I am trying to import pydeequ lib in aws enviroment bulding a job with glue. So, I put a zip file of pydeequ in Python library path and jars file in Dependent JARs path . My script is the following:
import sys
from awsglue.transforms import *
from awsglue.utils import getResolvedOptions
from pyspark.context import SparkContext
from awsglue.context import GlueContext
from awsglue.job import Job
import pydeequ
from pydeequ.analyzers import *
import findspark
findspark.init()
args = getResolvedOptions(sys.argv, ['JOB_NAME'])
spark = (SparkSession\
.builder\
.config("spark.jars.packages", pydeequ.deequ_maven_coord)\
.config("spark.jars.excludes", pydeequ.f2j_maven_coord)\
.getOrCreate())
sc = SparkContext()
glueContext = GlueContext(sc)
job = Job(glueContext)
job.init(args['JOB_NAME'], args)
But, I couldn't import the pydeequ lib and I have the following error:
2022-12-21 17:50:31,717 ERROR [main] glue.ProcessLauncher (Logging.scala:logError(73)): Error from Python:Traceback (most recent call last):
File "/tmp/Test_Pydeequ.py", line 7, in <module>
import pydeequ
File "<frozen importlib._bootstrap>", line 983, in _find_and_load
File "<frozen importlib._bootstrap>", line 967, in _find_and_load_unlocked
File "<frozen importlib._bootstrap>", line 668, in _load_unlocked
File "<frozen importlib._bootstrap>", line 638, in _load_backward_compatible
File "/tmp/pydeequ.zip/pydeequ/__init__.py", line 21, in <module>
from pydeequ.configs import DEEQU_MAVEN_COORD
File "<frozen importlib._bootstrap>", line 983, in _find_and_load
File "<frozen importlib._bootstrap>", line 967, in _find_and_load_unlocked
File "<frozen importlib._bootstrap>", line 668, in _load_unlocked
File "<frozen importlib._bootstrap>", line 638, in _load_backward_compatible
File "/tmp/pydeequ.zip/pydeequ/configs.py", line 37, in <module>
DEEQU_MAVEN_COORD = _get_deequ_maven_config()

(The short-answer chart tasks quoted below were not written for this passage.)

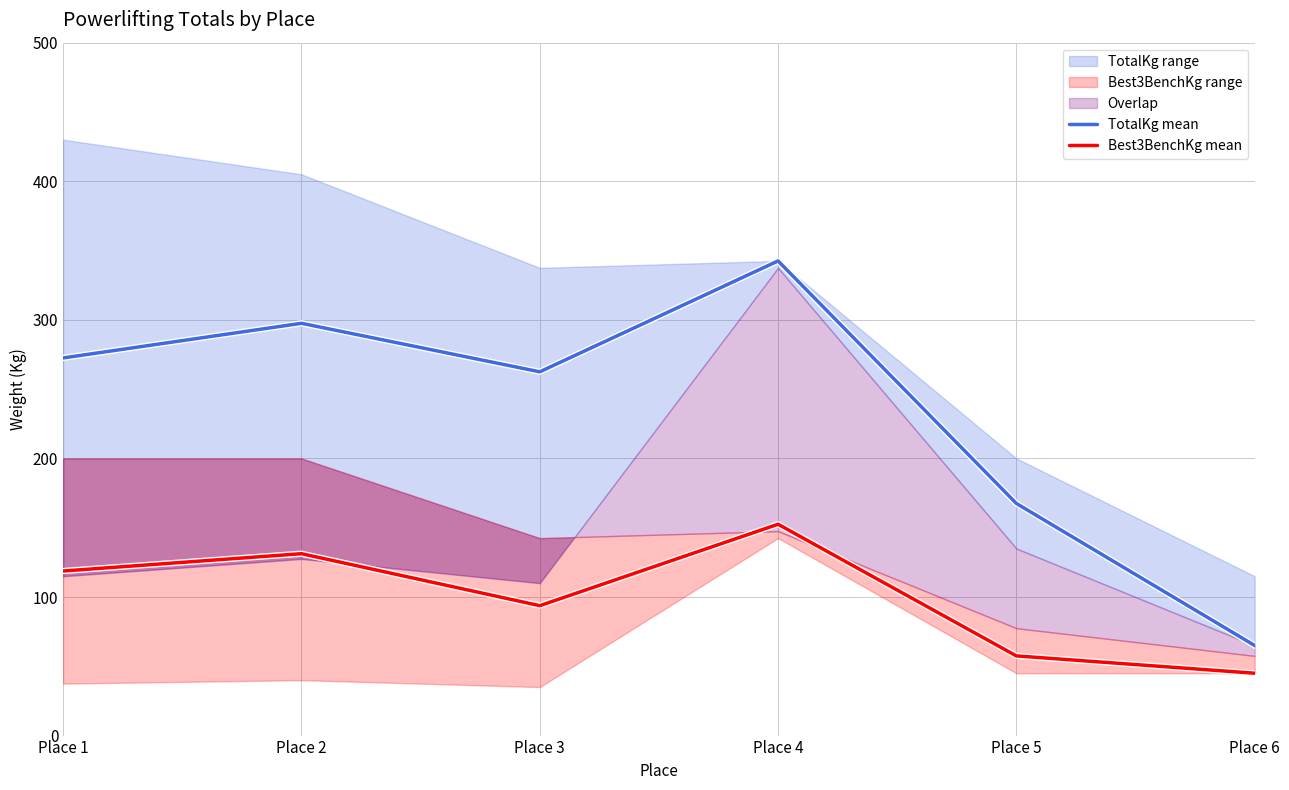

How many lines are shown in the chart?

2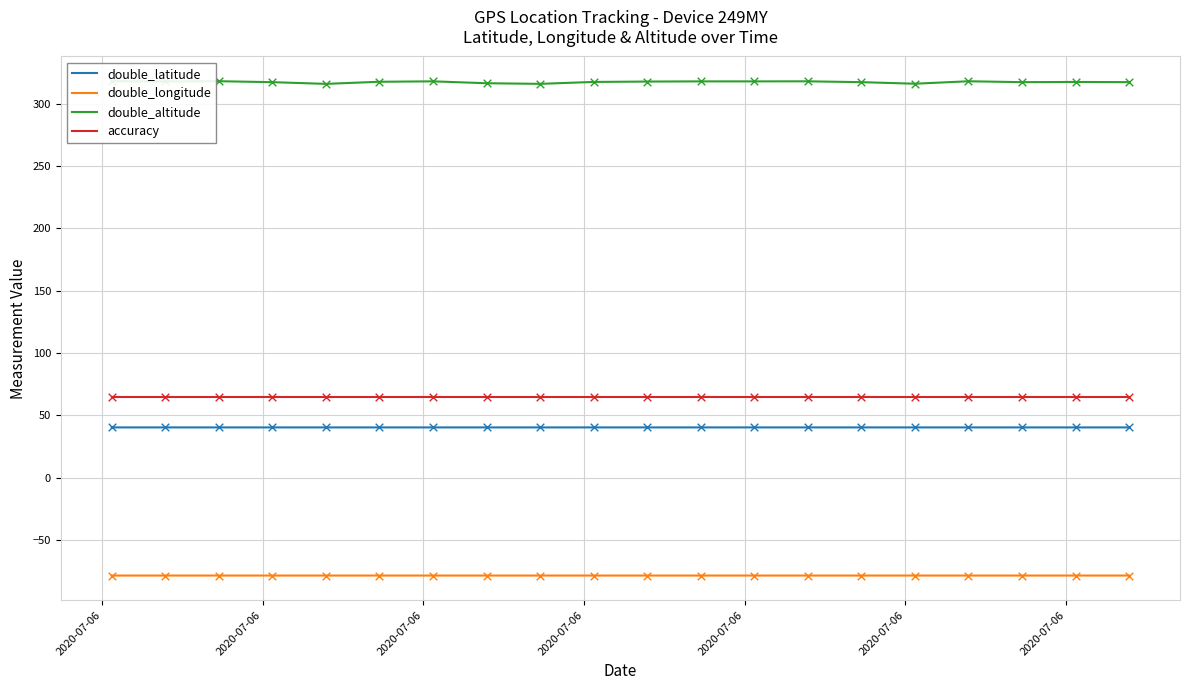

Which series contains the lowest Y value?

double_longitude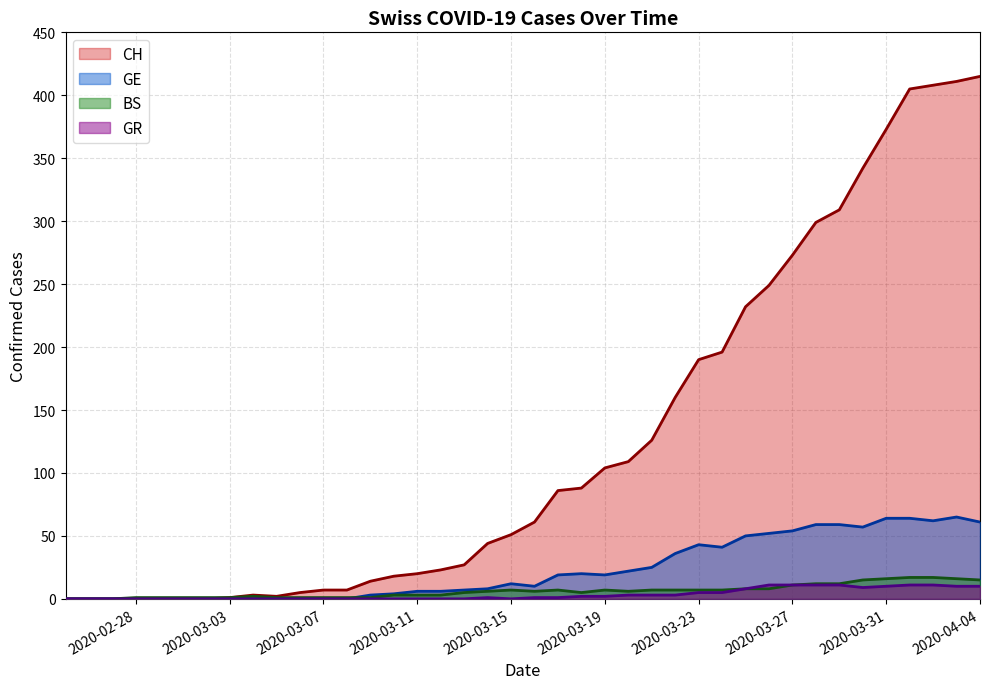

At how many categories does at least one series exceed 4?

30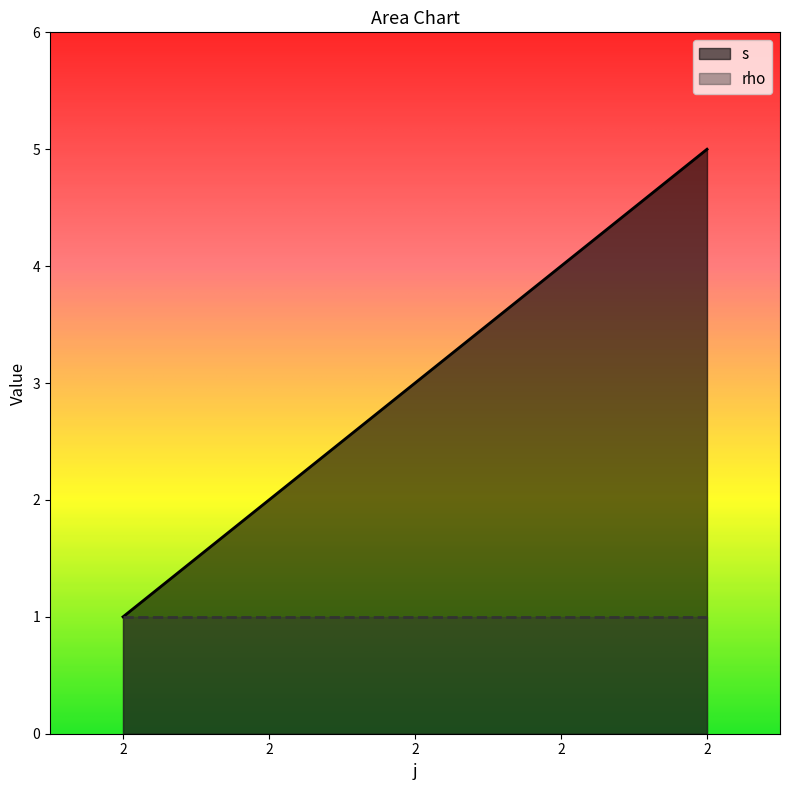

What is the average value?

3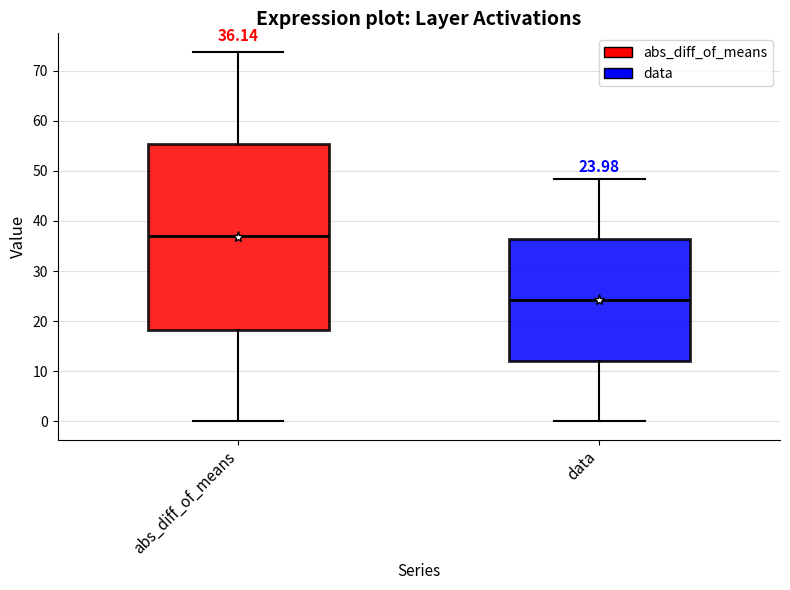

Which box is the tallest, from its lower edge to its upper edge?

abs_diff_of_means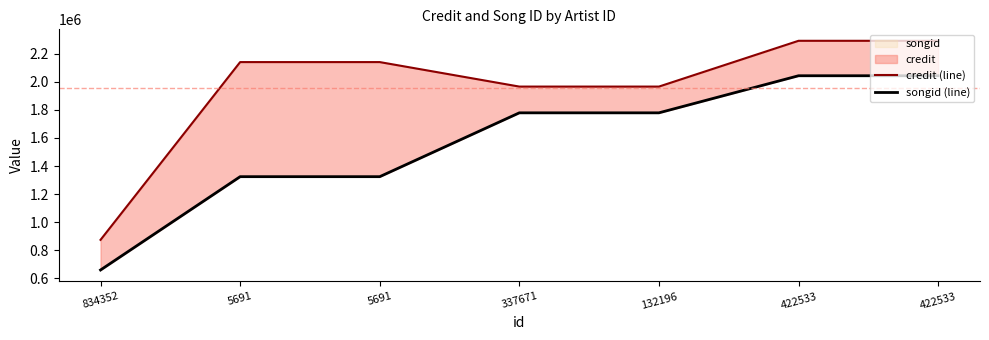

At which category does the chart reach its peak across all series?

422533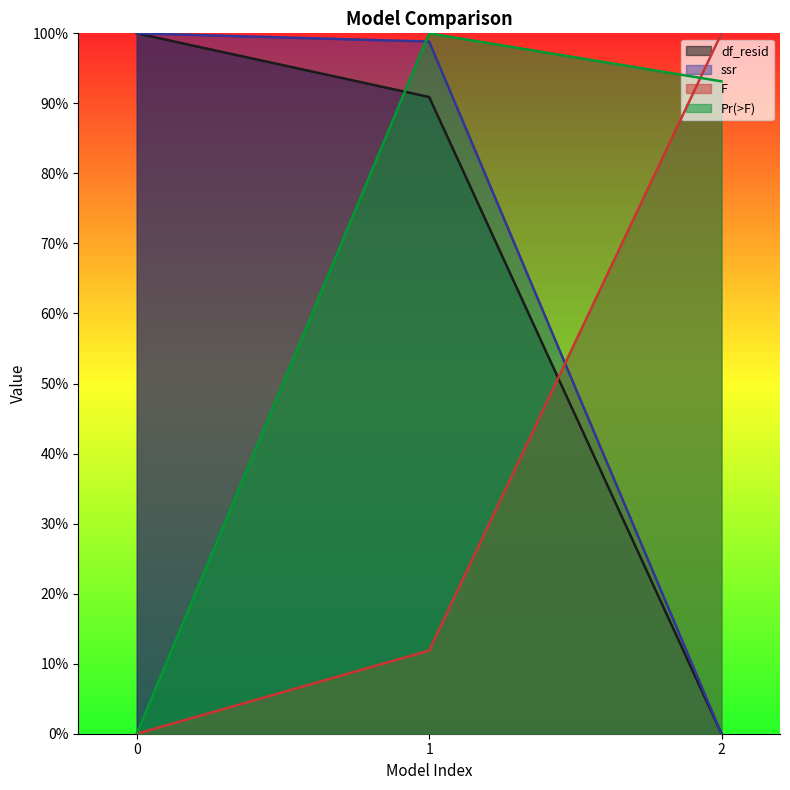

Reading left to right, what are all the values shown in this chart?

df_resid: 1.0	0.9	0.0
ssr: 1.0	1.0	0.0
F: 0.0	0.1	1.0
Pr(>F): 0.0	1.0	0.9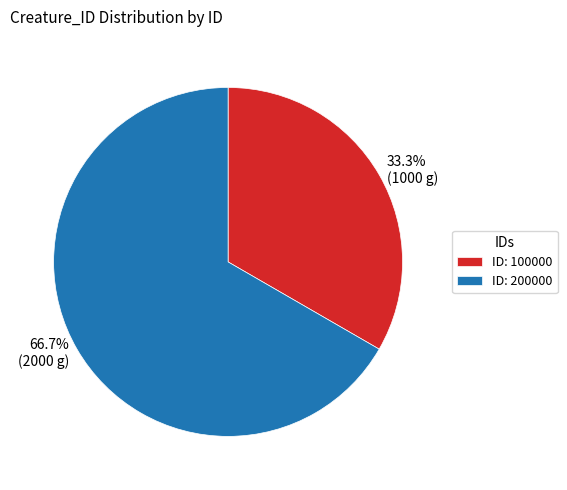

Which slice is the smallest?

ID: 100000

File "/tmp/pydeequ.zip/pydeequ/configs.py", line 28, in _get_deequ_maven_config
spark_version = _get_spark_version()
File "/tmp/pydeequ.zip/pydeequ/configs.py", line 23, in _get_spark_version
spark_version = output.stdout.decode().split("\n")[-2]
IndexError: list index out of range
I need to work with pydeequ lib inside aws enviroment and I don't know why I had this problem.
I appreciate very much if someone could help me to solve this problem.